* What to work on:
1. Translate this sentence from the market commentary into Spanish: "Government and corporate bonds, as well as the Japanese yen, emerged as winners."
2. From the market commentary, output the passage that starts at the words "Latest News Raises" and ends after the words "durable goods orders.".
3. Decide whether each statement agrees with the market commentary, answering yes or no and quoting the words that settle it: (a) The S&P 500 Index reached its best levels of the year on Wednesday. (b) Government bonds sold off along with commodities. (c) Durable goods orders were stronger than expected.

Latest News Raises Chance of a "W" Shape Economic Recovery...

Most Analysts are of the view the economic recovery will be fast, in the form of a "V" shape recovery. However, the latest news seems to indicate that "W" shape is possible.




Dennis Ng,


Share prices have moved too far ahead of economic reality

After hitting its best levels of the year on Wednesday ahead of the Federal Open Market Committee’s (FOMC) communiqué, the S&P 500 Index ran into heavy weather on the realization that the Fed could start scaling back on emergency support of the economy. US equities dropped further later in the week on renewed concerns about the state of the troubled housing market and weaker-than-expected durable goods orders.


In addition to global stock markets declining, risky assets such as commodities, oil, gold and other precious metals all sold off as pundits worried about the winding down of quantitative easing puncturing the “liquidity rally”. Government and corporate bonds, as well as the Japanese yen, emerged as winners.

Chart-based quiz items:
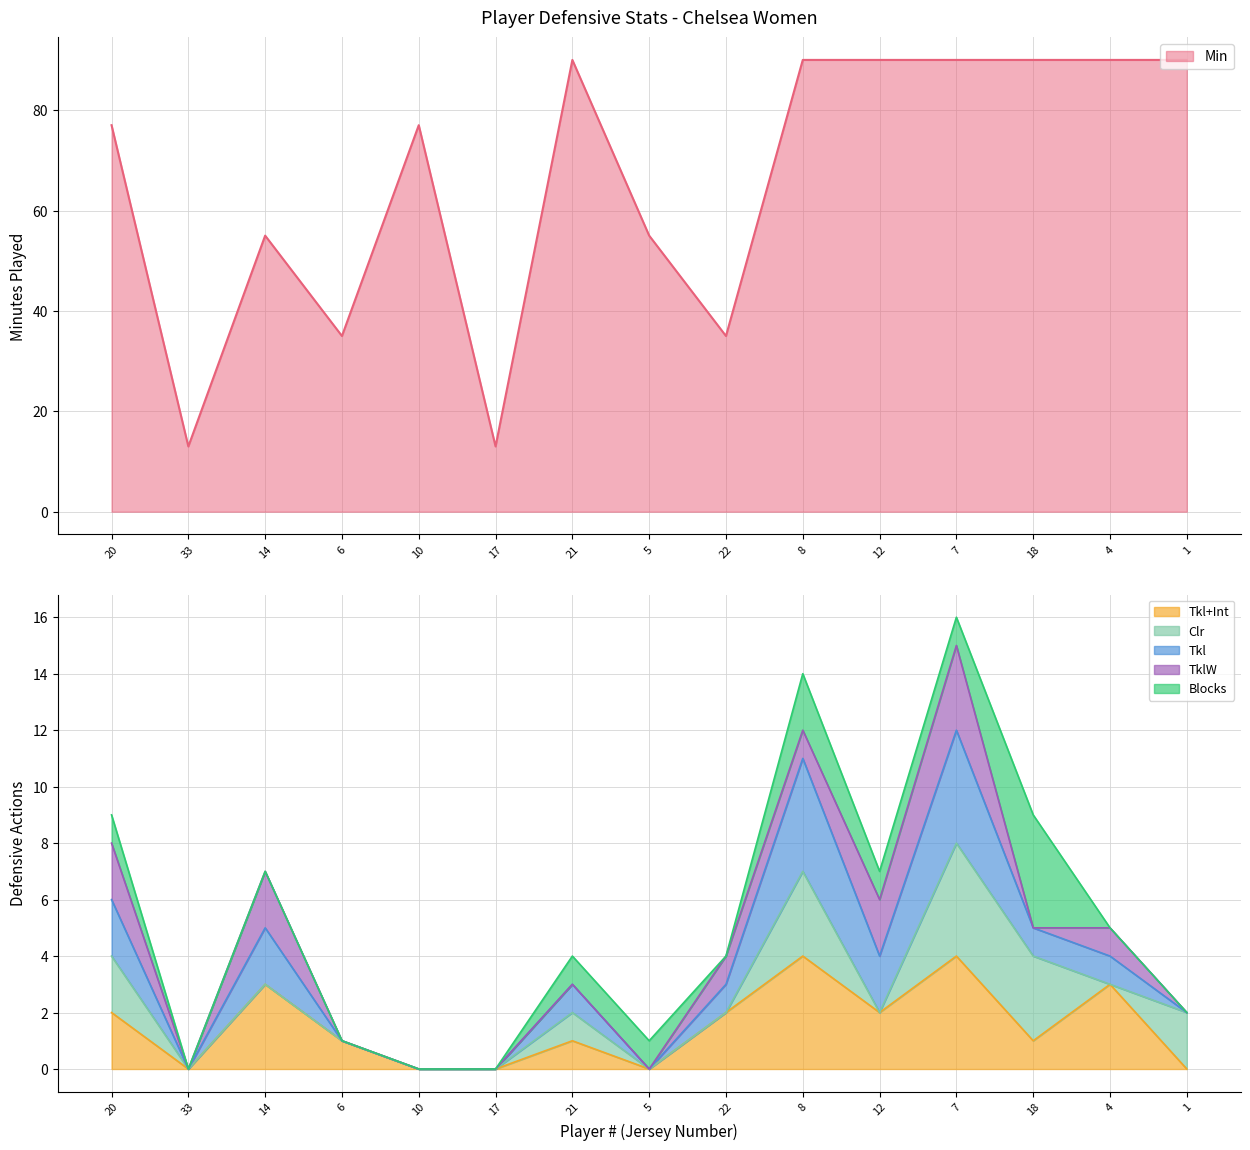

Reading left to right, extract all data points from this chart.

Min: 77	13	55	35	77	13	90	55	35	90	90	90	90	90	90
Tkl+Int: 2	0	3	1	0	0	1	0	2	4	2	4	1	3	0
Clr: 2	0	0	0	0	0	1	0	0	3	0	4	3	0	2
Tkl: 2	0	2	0	0	0	1	0	1	4	2	4	1	1	0
TklW: 2	0	2	0	0	0	0	0	1	1	2	3	0	1	0
Blocks: 1	0	0	0	0	0	1	1	0	2	1	1	4	0	0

* Solutions:
1. Los bonos gubernamentales y corporativos, así como el yen japonés, resultaron ganadores.

2.
Latest News Raises Chance of a "W" Shape Economic Recovery...

Most Analysts are of the view the economic recovery will be fast, in the form of a "V" shape recovery. However, the latest news seems to indicate that "W" shape is possible.




Dennis Ng,


Share prices have moved too far ahead of economic reality

After hitting its best levels of the year on Wednesday ahead of the Federal Open Market Committee’s (FOMC) communiqué, the S&P 500 Index ran into heavy weather on the realization that the Fed could start scaling back on emergency support of the economy. US equities dropped further later in the week on renewed concerns about the state of the troubled housing market and weaker-than-expected durable goods orders.

3.
(a) Yes: "After hitting its best levels of the year on Wednesday"
(b) No: "Government and corporate bonds, as well as the Japanese yen, emerged as winners."
(c) No: "weaker-than-expected durable goods orders"